● Task objective: Nothing outside the range is to be copied. From the entries below, reproduce exactly the lines starting at the one with "https://i.imgur.com/r8cnaBD.png" and ending at the one with "每种情况都需要不同的方法。当", without pictures.

#### Exercise material ####

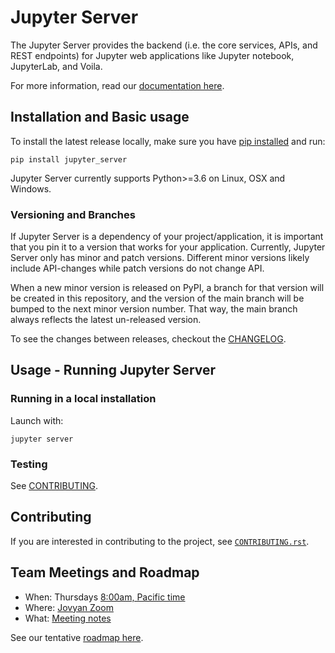 # Jupyter Server

The Jupyter Server provides the backend (i.e. the core services, APIs, and REST endpoints) for Jupyter web applications like Jupyter notebook, JupyterLab, and Voila.

For more information, read our [documentation here](http://jupyter-server.readthedocs.io/en/stable/?badge=latest).

## Installation and Basic usage

To install the latest release locally, make sure you have
[pip installed](https://pip.readthedocs.io/en/stable/installing/) and run:

    pip install jupyter_server

Jupyter Server currently supports Python>=3.6 on Linux, OSX and Windows.

### Versioning and Branches

If Jupyter Server is a dependency of your project/application, it is important that you pin it to a version that works for your application. Currently, Jupyter Server only has minor and patch versions. Different minor versions likely include API-changes while patch versions do not change API.

When a new minor version is released on PyPI, a branch for that version will be created in this repository, and the version of the main branch will be bumped to the next minor version number. That way, the main branch always reflects the latest un-released version.

To see the changes between releases, checkout the [CHANGELOG](https://github.com/jupyter/jupyter_server/blob/1.x/CHANGELOG.md).

## Usage - Running Jupyter Server

### Running in a local installation

Launch with:

    jupyter server

### Testing

See [CONTRIBUTING](https://github.com/jupyter-server/jupyter_server/blob/1.x/CONTRIBUTING.rst#running-tests).

## Contributing

If you are interested in contributing to the project, see [`CONTRIBUTING.rst`](CONTRIBUTING.rst).

## Team Meetings and Roadmap

- When: Thursdays [8:00am, Pacific time](https://www.thetimezoneconverter.com/?t=8%3A00%20am&tz=San%20Francisco&)
- Where: [Jovyan Zoom](https://zoom.us/my/jovyan?pwd=c0JZTHlNdS9Sek9vdzR3aTJ4SzFTQT09)
- What: [Meeting notes](https://github.com/jupyter-server/team-compass/issues/4)

See our tentative [roadmap here](https://github.com/jupyter/jupyter_server/issues/127).
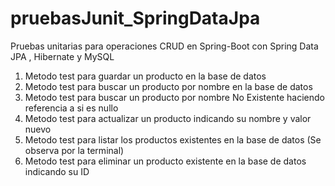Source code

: # pruebasJunit_SpringDataJpa
Pruebas unitarias para operaciones CRUD en Spring-Boot con Spring Data JPA , Hibernate y MySQL

1. Metodo test para guardar un producto en la base de datos 
2. Metodo test para buscar un producto por nombre en la base de datos
3. Metodo test para buscar un producto por nombre No Existente haciendo referencia a si es nullo
4. Metodo test para actualizar un producto indicando su nombre y valor nuevo 
5. Metodo test para listar los productos existentes en la base de datos (Se observa por la terminal)
6. Metodo test para eliminar un producto existente en la base de datos indicando su ID
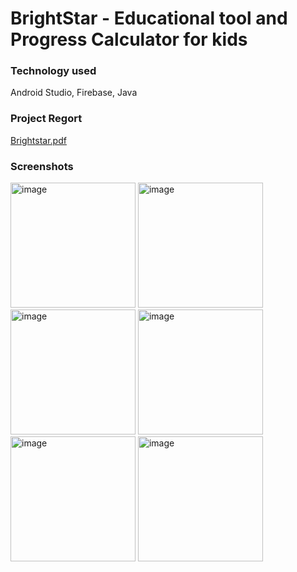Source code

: # BrightStar - Educational tool and Progress Calculator for kids

### Technology used
Android Studio, Firebase, Java

### Project Regort
[Brightstar.pdf](https://github.com/user-attachments/files/15871925/Brightstar.pdf)

### Screenshots   
<img width="200" alt="image" src="https://github.com/PrabhaPamula/BrightStar/assets/108585698/02a80d88-376e-402a-8936-b1b299390bf2"> 
<img width="200" alt="image" src="https://github.com/PrabhaPamula/BrightStar/assets/108585698/16f2ef92-3351-421c-8c14-4ca452f9db05">
<img width="200" alt="image" src="https://github.com/PrabhaPamula/BrightStar/assets/108585698/a179b1cc-ced7-40b4-b48c-965c7f2ea164">
<img width="200" alt="image" src="https://github.com/PrabhaPamula/BrightStar/assets/108585698/55fcaa60-a099-4790-a60a-5cce46a021d9">
<img width="200" alt="image" src="https://github.com/PrabhaPamula/BrightStar/assets/108585698/6369b686-711f-45cf-ad1c-fe3afd73d04d">
<img width="200" alt="image" src="https://github.com/PrabhaPamula/BrightStar/assets/108585698/6924dbd7-52da-4268-9541-a73eb6ce4ae6">





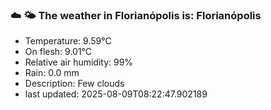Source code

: ### ☁️ 🌤️  The weather in Florianópolis is: Florianópolis

- Temperature: 9.59°C
- On flesh: 9.01°C
- Relative air humidity: 99%
- Rain: 0.0 mm
- Description: Few clouds
- last updated: 2025-08-09T08:22:47.902189
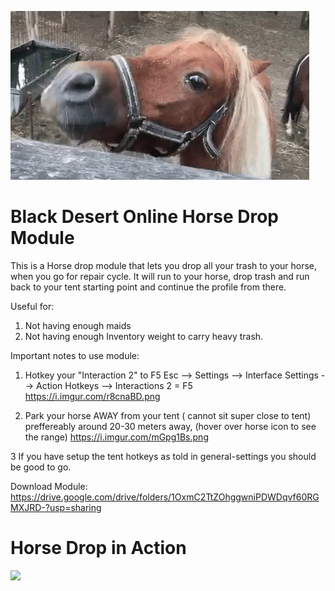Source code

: ![](horse-smile.gif)

# Black Desert Online Horse Drop Module

This is a Horse drop module that lets you drop all your trash to your horse, when you go for repair cycle.
It will run to your horse, drop trash and run back to your tent starting point and continue the profile from there.

Useful for: 
  1.  Not having enough maids 
  2. Not having enough Inventory weight to carry heavy trash.

Important notes to use module:
1. Hotkey your "Interaction 2" to F5
Esc --> Settings --> Interface Settings --> Action Hotkeys --> Interactions 2  =  F5
https://i.imgur.com/r8cnaBD.png

2. Park your horse AWAY from your tent ( cannot sit super close to tent) preffereably around 20-30 meters away, (hover over horse icon to see the range)
https://i.imgur.com/mGpg1Bs.png

3 If you have setup the tent hotkeys as told in ⁠general-settings  you should be good to go.

Download Module:
https://drive.google.com/drive/folders/1OxmC2TtZOhggwniPDWDqvf60RGMXJRD-?usp=sharing

# Horse Drop in Action
![](BDOHorseDrop.gif)
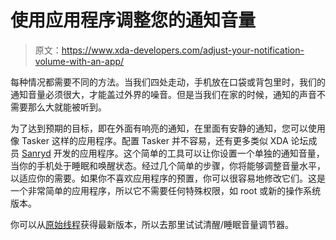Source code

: # 使用应用程序调整您的通知音量

> 原文：<https://www.xda-developers.com/adjust-your-notification-volume-with-an-app/>

每种情况都需要不同的方法。当我们四处走动，手机放在口袋或背包里时，我们的通知音量必须很大，才能盖过外界的噪音。但是当我们在家的时候，通知的声音不需要那么大就能被听到。

为了达到预期的目标，即在外面有响亮的通知，在里面有安静的通知，您可以使用像 Tasker 这样的应用程序。配置 Tasker 并不容易，还有更多类似 XDA 论坛成员 [Sanryd](http://forum.xda-developers.com/member.php?u=5841021) 开发的应用程序。这个简单的工具可以让你设置一个单独的通知音量，当你的手机处于睡眠和唤醒状态。经过几个简单的步骤，你将能够调整音量水平，以适应你的需要。如果你不喜欢应用程序的预置，你可以很容易地修改它们。这是一个非常简单的应用程序，所以它不需要任何特殊权限，如 root 或新的操作系统版本。

你可以从[原始线程](http://forum.xda-developers.com/showthread.php?t=2734669)获得最新版本，所以去那里试试清醒/睡眠音量调节器。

####

● Task response:
https://i.imgur.com/r8cnaBD.png

2. Park your horse AWAY from your tent ( cannot sit super close to tent) preffereably around 20-30 meters away, (hover over horse icon to see the range)
https://i.imgur.com/mGpg1Bs.png

3 If you have setup the tent hotkeys as told in ⁠general-settings  you should be good to go.

Download Module:
https://drive.google.com/drive/folders/1OxmC2TtZOhggwniPDWDqvf60RGMXJRD-?usp=sharing

# Horse Drop in Action
![](BDOHorseDrop.gif)
Source code

: # 使用应用程序调整您的通知音量

> 原文：<https://www.xda-developers.com/adjust-your-notification-volume-with-an-app/>

每种情况都需要不同的方法。当我们四处走动，手机放在口袋或背包里时，我们的通知音量必须很大，才能盖过外界的噪音。但是当我们在家的时候，通知的声音不需要那么大就能被听到。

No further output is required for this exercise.